◆ **LESETEXT**:
Israels Wahrnehmung: "Die Welt ist wie Hitler"
Professor Henry Siegman, Direktor des U.S./Middle East Project und von 1978 bis 1994 Direktor des American Jewish Congress, berichtet für die israelische Oppositionszeitung Haáretz:
Following Israel’s bloody interdiction of the Gaza Flotilla, I called a life-long friend in Israel to inquire about the mood of the country. My friend, an intellectual and a kind and generous man, has nevertheless long sided with Israeli hardliners. Still, I was entirely unprepared for his response. He told me – in a voice trembling with emotion – that the world’s outpouring of condemnation of Israel is reminiscent of the dark period of the Hitler era.
He told me most everyone in Israel felt that way, with the exception of Meretz, a small Israeli pro-peace party. “But for all practical purposes,” he said, “they are Arabs.”

◆ **AUFGABEN UND ÜBUNGEN**:
(A) Schreiben Sie aus dem Lesetext die Stelle von „Professor Henry Siegman, Direktor“ bis „the Hitler era.“ wortgetreu ab.
(B) Beantworten Sie anhand des Lesetextes:
(i) In welchen Jahren war Henry Siegman Direktor des American Jewish Congress?
(ii) Für welche Zeitung berichtet er?
(iii) Welche Partei nimmt der Freund von der allgemeinen Stimmung in Israel aus?
Stützen Sie sich ausschließlich auf den Lesetext.

◆ **ZU PRÜFENDE ZEILEN**:
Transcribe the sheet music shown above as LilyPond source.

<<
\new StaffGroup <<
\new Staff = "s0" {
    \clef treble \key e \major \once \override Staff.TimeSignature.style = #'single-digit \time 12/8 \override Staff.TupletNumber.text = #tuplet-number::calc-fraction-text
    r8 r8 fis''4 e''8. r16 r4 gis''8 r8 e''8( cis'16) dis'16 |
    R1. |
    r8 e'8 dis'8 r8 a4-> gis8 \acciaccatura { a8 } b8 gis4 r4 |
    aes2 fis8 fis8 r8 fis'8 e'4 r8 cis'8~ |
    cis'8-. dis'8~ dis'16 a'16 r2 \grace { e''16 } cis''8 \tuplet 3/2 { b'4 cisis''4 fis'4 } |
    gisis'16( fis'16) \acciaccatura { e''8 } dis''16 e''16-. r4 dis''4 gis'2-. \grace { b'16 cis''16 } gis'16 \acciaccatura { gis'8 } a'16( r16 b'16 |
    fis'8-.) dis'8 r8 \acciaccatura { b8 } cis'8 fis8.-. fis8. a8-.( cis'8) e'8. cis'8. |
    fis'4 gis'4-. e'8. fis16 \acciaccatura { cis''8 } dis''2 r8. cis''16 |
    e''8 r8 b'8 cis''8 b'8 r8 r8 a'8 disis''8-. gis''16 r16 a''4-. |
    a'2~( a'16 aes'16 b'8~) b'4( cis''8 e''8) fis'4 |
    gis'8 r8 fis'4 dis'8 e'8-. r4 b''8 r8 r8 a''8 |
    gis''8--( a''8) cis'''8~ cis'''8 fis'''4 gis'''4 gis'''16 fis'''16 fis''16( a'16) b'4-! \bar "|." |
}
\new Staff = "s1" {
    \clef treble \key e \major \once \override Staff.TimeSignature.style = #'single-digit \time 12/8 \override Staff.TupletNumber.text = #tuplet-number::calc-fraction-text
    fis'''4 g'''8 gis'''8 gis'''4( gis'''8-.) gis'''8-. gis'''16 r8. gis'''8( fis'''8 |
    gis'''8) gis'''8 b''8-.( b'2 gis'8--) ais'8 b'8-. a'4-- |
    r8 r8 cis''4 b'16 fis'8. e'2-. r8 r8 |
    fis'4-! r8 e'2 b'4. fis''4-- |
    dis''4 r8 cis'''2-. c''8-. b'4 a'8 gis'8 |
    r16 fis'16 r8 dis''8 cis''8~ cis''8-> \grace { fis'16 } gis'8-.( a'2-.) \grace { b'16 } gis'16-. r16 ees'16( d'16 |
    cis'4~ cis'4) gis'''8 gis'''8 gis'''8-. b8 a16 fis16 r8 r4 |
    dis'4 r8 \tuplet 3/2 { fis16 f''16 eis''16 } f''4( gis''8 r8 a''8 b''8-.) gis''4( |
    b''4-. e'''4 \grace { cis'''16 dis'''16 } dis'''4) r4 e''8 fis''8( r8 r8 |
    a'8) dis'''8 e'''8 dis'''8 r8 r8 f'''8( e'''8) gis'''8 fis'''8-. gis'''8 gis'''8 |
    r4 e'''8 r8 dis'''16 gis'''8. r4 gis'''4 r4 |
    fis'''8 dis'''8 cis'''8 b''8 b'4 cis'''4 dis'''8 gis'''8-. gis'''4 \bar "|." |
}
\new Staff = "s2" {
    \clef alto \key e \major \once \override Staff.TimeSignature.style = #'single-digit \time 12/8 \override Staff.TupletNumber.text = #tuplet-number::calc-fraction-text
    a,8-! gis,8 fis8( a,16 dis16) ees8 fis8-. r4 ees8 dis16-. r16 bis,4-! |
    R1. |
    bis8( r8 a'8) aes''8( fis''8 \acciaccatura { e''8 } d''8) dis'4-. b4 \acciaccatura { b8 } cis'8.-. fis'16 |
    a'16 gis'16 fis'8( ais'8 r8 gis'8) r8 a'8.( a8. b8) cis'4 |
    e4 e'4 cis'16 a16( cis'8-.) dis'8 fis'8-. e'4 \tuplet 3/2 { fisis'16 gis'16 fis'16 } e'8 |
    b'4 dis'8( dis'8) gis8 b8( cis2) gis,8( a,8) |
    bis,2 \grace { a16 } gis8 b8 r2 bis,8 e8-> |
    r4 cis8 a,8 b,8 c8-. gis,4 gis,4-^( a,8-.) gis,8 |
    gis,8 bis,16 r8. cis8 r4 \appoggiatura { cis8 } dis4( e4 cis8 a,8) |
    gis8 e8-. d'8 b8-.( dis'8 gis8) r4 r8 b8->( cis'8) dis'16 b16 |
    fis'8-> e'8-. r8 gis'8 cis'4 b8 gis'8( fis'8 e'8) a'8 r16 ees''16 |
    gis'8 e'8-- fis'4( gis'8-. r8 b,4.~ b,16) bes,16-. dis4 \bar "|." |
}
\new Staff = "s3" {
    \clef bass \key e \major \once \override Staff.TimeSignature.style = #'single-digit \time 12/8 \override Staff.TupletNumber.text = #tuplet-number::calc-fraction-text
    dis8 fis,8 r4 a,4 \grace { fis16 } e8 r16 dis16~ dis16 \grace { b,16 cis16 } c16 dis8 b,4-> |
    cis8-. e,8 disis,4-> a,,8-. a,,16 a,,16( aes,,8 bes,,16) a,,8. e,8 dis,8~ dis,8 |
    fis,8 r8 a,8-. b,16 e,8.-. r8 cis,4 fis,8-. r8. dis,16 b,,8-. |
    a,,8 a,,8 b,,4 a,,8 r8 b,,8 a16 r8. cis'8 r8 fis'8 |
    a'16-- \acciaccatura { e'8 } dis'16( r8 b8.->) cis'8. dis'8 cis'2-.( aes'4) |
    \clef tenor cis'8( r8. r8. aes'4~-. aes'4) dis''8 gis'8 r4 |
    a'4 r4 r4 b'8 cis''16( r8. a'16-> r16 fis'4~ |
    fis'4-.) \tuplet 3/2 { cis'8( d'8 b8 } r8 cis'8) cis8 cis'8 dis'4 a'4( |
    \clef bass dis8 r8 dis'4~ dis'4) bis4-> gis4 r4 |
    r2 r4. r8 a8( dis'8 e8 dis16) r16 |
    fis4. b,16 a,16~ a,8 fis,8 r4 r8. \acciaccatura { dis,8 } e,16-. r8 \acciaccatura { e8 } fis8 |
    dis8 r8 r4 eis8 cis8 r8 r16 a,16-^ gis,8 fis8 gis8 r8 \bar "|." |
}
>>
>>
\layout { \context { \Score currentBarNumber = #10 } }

◆ **ERGEBNISSE JE AUFGABE**:
(A)
Professor Henry Siegman, Direktor des U.S./Middle East Project und von 1978 bis 1994 Direktor des American Jewish Congress, berichtet für die israelische Oppositionszeitung Haáretz:
Following Israel’s bloody interdiction of the Gaza Flotilla, I called a life-long friend in Israel to inquire about the mood of the country. My friend, an intellectual and a kind and generous man, has nevertheless long sided with Israeli hardliners. Still, I was entirely unprepared for his response. He told me – in a voice trembling with emotion – that the world’s outpouring of condemnation of Israel is reminiscent of the dark period of the Hitler era.

(B)
(i) Von 1978 bis 1994.
(ii) Für die israelische Oppositionszeitung Haáretz.
(iii) Die Meretz, eine kleine israelische Friedenspartei.